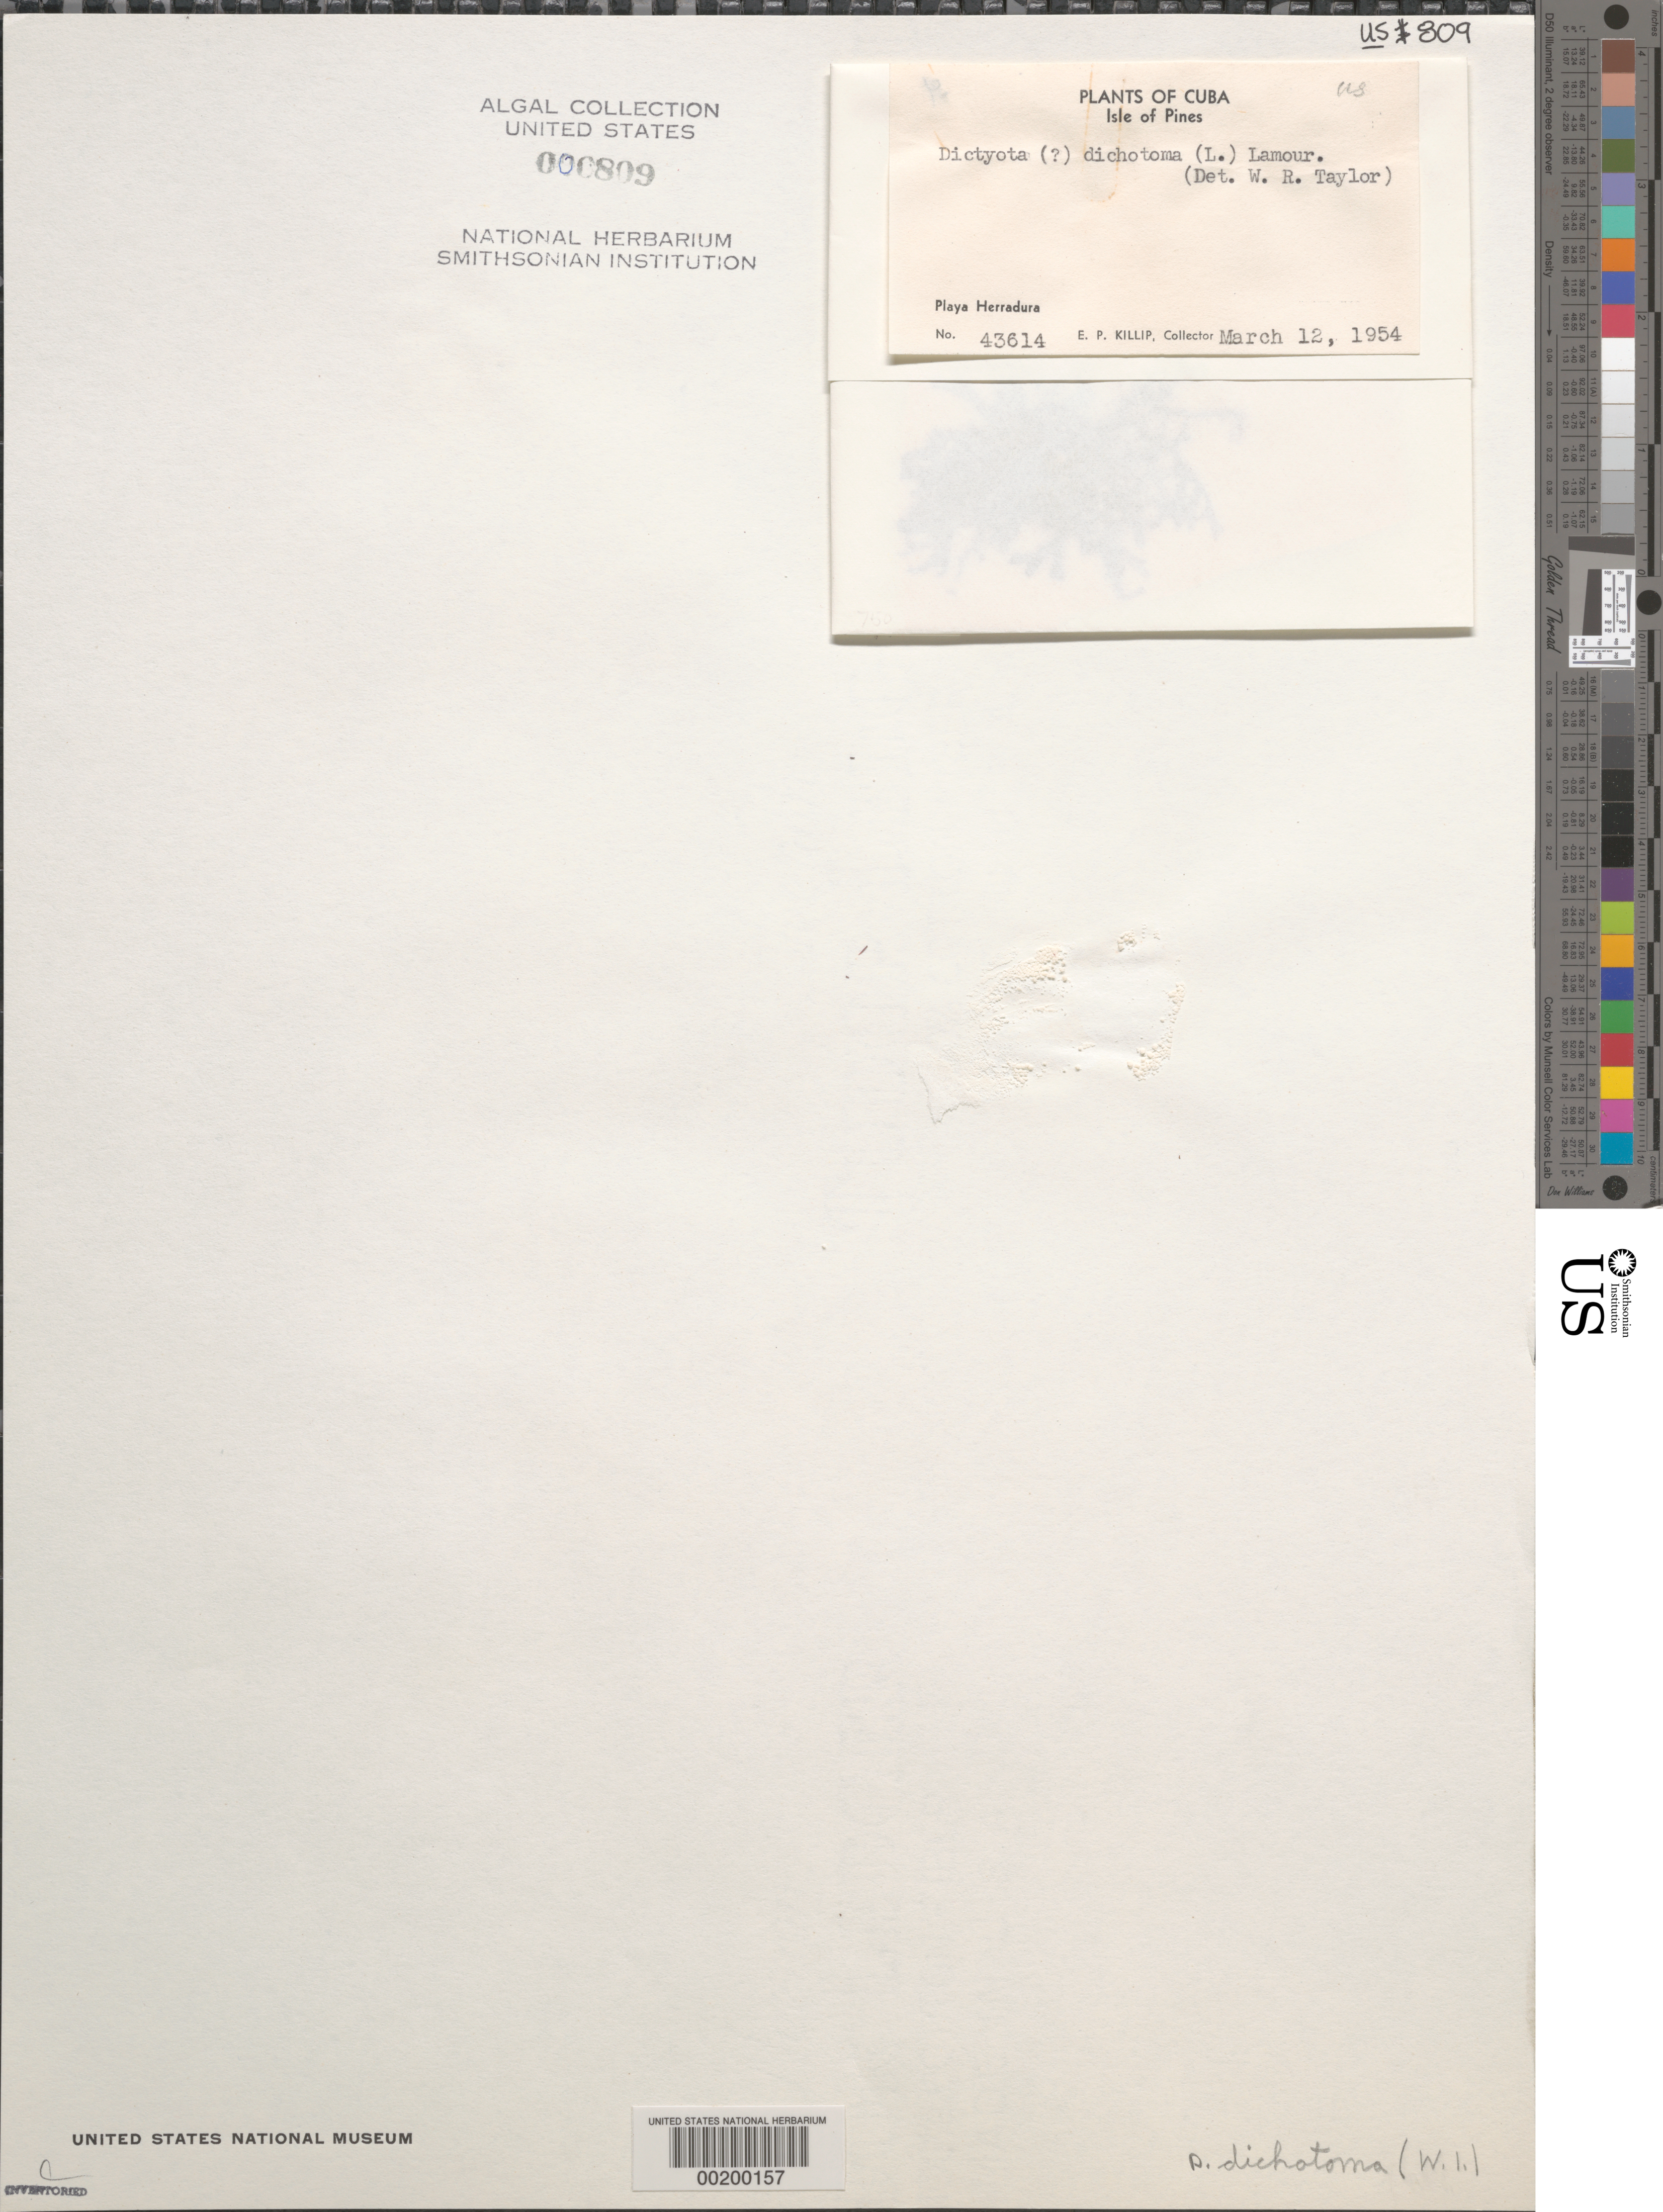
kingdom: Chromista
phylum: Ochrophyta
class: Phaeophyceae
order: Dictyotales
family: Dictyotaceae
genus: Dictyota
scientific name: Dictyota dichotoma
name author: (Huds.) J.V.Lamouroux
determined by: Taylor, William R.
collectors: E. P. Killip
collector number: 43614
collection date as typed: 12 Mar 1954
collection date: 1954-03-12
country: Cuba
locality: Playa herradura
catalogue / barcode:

++++++++++++++++++++

▶ _Required work_:
Can you put every line of the material above into a Markdown table with a Row column for its number and a Line column for its text, leaving out blank lines and the picture?

▶ _Written answer_:
| Row | Line |
|---|---|
| 1 | kingdom: Chromista |
| 2 | phylum: Ochrophyta |
| 3 | class: Phaeophyceae |
| 4 | order: Dictyotales |
| 5 | family: Dictyotaceae |
| 6 | genus: Dictyota |
| 7 | scientific name: Dictyota dichotoma |
| 8 | name author: (Huds.) J.V.Lamouroux |
| 9 | determined by: Taylor, William R. |
| 10 | collectors: E. P. Killip |
| 11 | collector number: 43614 |
| 12 | collection date as typed: 12 Mar 1954 |
| 13 | collection date: 1954-03-12 |
| 14 | country: Cuba |
| 15 | locality: Playa herradura |
| 16 | catalogue / barcode: |